It’s a Heart Issue

I want to continue on the topic from yesterday’s post:  having a healthy fear and respect for God.  I don’t want anyone to think my point was about what clothing is proper to wear to church — legislating what people wear is not what I’m concerned about.  It’s a heart issue; it’s what’s behind the clothing, the language, the worship.  My point is, I think we’ve spent so much time focusing on God as our friend, buddy and pal, that we’ve lost all sense of the fear that caused the Israelites to hit the ground face first when God spoke from the mountain.  What I see in today’s believers, I wonder if we’d even listen immediately or tell God to hang on a second while we finished our cell phone call or conversation with our friend.  I think we’ve become far too casual with God, not in our clothing choices when attending services, but in our hearts. 

I had a (now deceased) friend who was a very devoted Catholic.  He came to visit me once years ago and attended my church.  When we entered the sanctuary, he looked around and said to me with wide eyes, “Are you sure this is a church?”  There were no hushed voices.  There was no awe, no reverence, no sense of entering a holy place.  In fact, personal conversations carried on at high volume several minutes after the start of church as people filtered in the first 20 minutes of service.  He watched with amazement as our worship band “rocked on” with upbeat, contemporary music, colored lights flashing, and drum and guitar solos.  I thought he was impressed with our “accessible to the youthful masses” worship and professional musicians.  The truth is, he was terrified.  He leaned over and yelled in my ear, “I know you tell me this is a church, but it looks and sounds like a rock concert.”  He was afraid of offending God, of making God common.

I think in making God “accessible”, in a lot of ways we have made Him common.  When we are called to be a separate and holy people, we aren’t supposed to look and feel and act and speak like those at a rock concert or a football game or a movie theater. 

“But my intentions are right; God knows my heart and He knows I’m sincere in my worship.”  Really?  Because in my Bible, there is a lot of detailed description regarding the proper and improper way to approach God.  For example, when Moses approached the burning bush and God told him to remove his shoes because he was on holy ground.  There were dire consequences for trying to approach God’s holiness with unholy, human bodies, regardless of the Hebrews good intentions.  Aaron’s sons just wanted to worship God and make sacrifices to Him.  Their intentions may have been pure, but they were killed just the same.  Incidentally, please note that Aaron wasn’t ticked at God; he was ticked at his sons for their disobedience and presumptive attitudes to worship in their own way.  You may want to stop the ark of the covenant from falling on the ground and breaking — very noble intentions — but when your unsanctified commonness comes in contact with God’s holiness, you’re going to die.  Just because God no longer strikes people dead for disobedience, it isn’t a sign of His approval. 

Believers seem to go from extreme to extreme.  We have replaced the unfeeling and unemotional ritualism of worship with an “anything goes, whatever it takes to get people’s attention” form of worship.  I’m not saying you can’t have fun worshiping God.  I’m not saying we don’t need to be creative in reaching out to young people, to the unchurched and to the disenchanted former believers.  Sanctification doesn’t happen in a day.  But it does bother me when we seem to lose sight of God’s holiness and command for respect.  It bothers me that we get them in the door, but don’t even start the process of working toward sanctification. 

We’ve been so busy making God a god of love that we forget God isn’t all about love.  He is love, 100% through and through.  But sometimes love comes in the form of discipline, punishment and correction.  Because we think about God as a god for forgiveness, we forget that He’s also a god of uncompromising standards.  Because we make him accessible, we forget that He’s royalty, Omnipotent, the King of the Universe, the Creator of Life and Death.  We have lost reverence which, I think, comes from a loss of perspective.  God is accessible to each one of us and cares for every little thing about us.  But God is not another friend on Facebook. 

I guess the best way I can explain it is this:  in all the television shows and movies you’ve seen about the White House, have you noticed that even the president’s closest advisors call him, “Mr.
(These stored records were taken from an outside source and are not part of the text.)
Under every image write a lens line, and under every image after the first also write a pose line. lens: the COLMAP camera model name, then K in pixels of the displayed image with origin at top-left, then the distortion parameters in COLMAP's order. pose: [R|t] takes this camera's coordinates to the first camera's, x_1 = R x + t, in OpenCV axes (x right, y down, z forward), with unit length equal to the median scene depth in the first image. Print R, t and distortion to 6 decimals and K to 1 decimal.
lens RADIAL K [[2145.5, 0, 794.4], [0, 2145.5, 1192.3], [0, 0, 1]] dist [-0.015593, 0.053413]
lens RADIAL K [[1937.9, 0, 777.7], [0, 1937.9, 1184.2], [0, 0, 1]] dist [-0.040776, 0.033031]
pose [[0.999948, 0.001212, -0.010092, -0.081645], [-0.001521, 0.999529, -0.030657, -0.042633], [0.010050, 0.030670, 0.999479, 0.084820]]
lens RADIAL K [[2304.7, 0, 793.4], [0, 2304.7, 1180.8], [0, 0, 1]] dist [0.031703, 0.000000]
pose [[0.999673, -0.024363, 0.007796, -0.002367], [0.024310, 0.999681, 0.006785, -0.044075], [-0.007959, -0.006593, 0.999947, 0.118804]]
President”, even in private?  His chief of staff may have been in his fraternity in college, they may have partied together and thrown up together, but the minute the president took his oath, “Jim” became “Sir” or “Mister President”.  Well, we can’t forget that although God is your best friend, the lover of your soul, your father, your protector, your provider, your strength, He’s still “Mr. God”.  Does that make sense?  I don’t care if it’s worshiping in public or praying in private, we need to be real and honest with God in order to have a real relationship with Him.  But we can’t lose sight of the fact that He’s holy, separated, set apart, uncommon.   We need to regain a sense of awe and reverence for God, in the church and in our hearts.